Les grandes entreprises pourront partager les budgets, selon les besoins de leurs auditoires en gardant en tête qu'offrir un contenu d'information n'est pas qu'un produit, mais une «responsabilité sociale très importante» a insisté l'organisme de régulation.

En procédant de la sorte, le conseil estime apporter de l'oxygène à l'information locale, tout en offrant une réponse indirecte à la réalité voulant que le secteur télévisuel est confronté à une perte d'auditoire au profit de producteurs de contenus numériques, non réglementés, qui diffusent directement sur internet.

Le conseil dit avoir observé l'offre de nouvelles sur internet et conclut qu'il est plus facile et plus rapide que jamais d'accéder à des informations du Canada et du Québec.

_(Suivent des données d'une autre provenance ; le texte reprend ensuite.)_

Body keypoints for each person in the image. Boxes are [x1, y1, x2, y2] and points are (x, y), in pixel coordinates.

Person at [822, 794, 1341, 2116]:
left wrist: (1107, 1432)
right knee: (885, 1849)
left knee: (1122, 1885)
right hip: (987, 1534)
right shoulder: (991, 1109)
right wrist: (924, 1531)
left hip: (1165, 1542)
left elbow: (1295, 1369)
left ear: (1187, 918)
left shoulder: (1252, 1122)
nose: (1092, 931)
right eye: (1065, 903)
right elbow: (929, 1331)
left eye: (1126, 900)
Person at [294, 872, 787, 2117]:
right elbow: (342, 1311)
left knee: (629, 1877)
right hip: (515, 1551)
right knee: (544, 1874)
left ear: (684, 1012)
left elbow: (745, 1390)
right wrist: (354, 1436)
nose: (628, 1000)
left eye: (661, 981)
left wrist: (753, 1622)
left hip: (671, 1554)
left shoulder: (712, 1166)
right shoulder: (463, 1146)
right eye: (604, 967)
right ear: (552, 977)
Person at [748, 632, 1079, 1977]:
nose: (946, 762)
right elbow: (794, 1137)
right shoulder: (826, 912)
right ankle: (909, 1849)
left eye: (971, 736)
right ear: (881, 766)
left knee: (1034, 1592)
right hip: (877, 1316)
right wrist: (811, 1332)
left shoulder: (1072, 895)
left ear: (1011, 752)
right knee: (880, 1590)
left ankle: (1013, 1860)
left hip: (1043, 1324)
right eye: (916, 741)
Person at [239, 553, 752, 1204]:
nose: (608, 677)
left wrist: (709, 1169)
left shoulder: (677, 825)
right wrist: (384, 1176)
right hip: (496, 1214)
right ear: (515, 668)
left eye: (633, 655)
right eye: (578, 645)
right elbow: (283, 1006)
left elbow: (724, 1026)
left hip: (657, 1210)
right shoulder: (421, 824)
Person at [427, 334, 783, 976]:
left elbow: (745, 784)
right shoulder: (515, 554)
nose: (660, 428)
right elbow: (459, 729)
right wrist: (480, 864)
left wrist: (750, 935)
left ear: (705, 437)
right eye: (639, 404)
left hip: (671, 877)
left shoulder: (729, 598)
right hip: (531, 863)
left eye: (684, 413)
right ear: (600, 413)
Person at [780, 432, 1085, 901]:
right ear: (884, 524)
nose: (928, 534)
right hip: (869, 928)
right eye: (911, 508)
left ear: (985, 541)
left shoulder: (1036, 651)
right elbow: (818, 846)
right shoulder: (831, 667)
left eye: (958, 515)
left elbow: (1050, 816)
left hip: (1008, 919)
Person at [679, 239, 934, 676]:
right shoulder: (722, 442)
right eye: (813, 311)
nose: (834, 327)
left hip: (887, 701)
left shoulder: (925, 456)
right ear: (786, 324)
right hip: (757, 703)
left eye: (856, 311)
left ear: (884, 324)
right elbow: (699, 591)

Cela dit, ces joueurs numériques ont aussi leurs limites, d'où l'importance de continuer de soutenir les médias traditionnels.

«Les médias en ligne sont de très bonnes boîtes de résonance, mais ils ne sont pas encore en mesure de créer et de financer de grandes enquêtes, comme le fond les grands groupes, et qui viennent soutenir le fonctionne de notre système démocratique», a ajouté M. Castonguay.

 

Un fonds pour les indépendants

Le CRTC a annoncé la création du Fonds pour les nouvelles locales indépendantes, environ 23 millions $ seront accessibles pour la production de nouvelles locales.

Cette enveloppe est dédiée aux petits joueurs de l'industrie. Il s'agit des stations du Groupe V, de RNC Media (en Abitibi et en Outaouais) et de Télé Inter-Rives au Bas-Saint-Laurent, Charlevoix, Nouveau-Brunswick et Gaspésie/Acadie).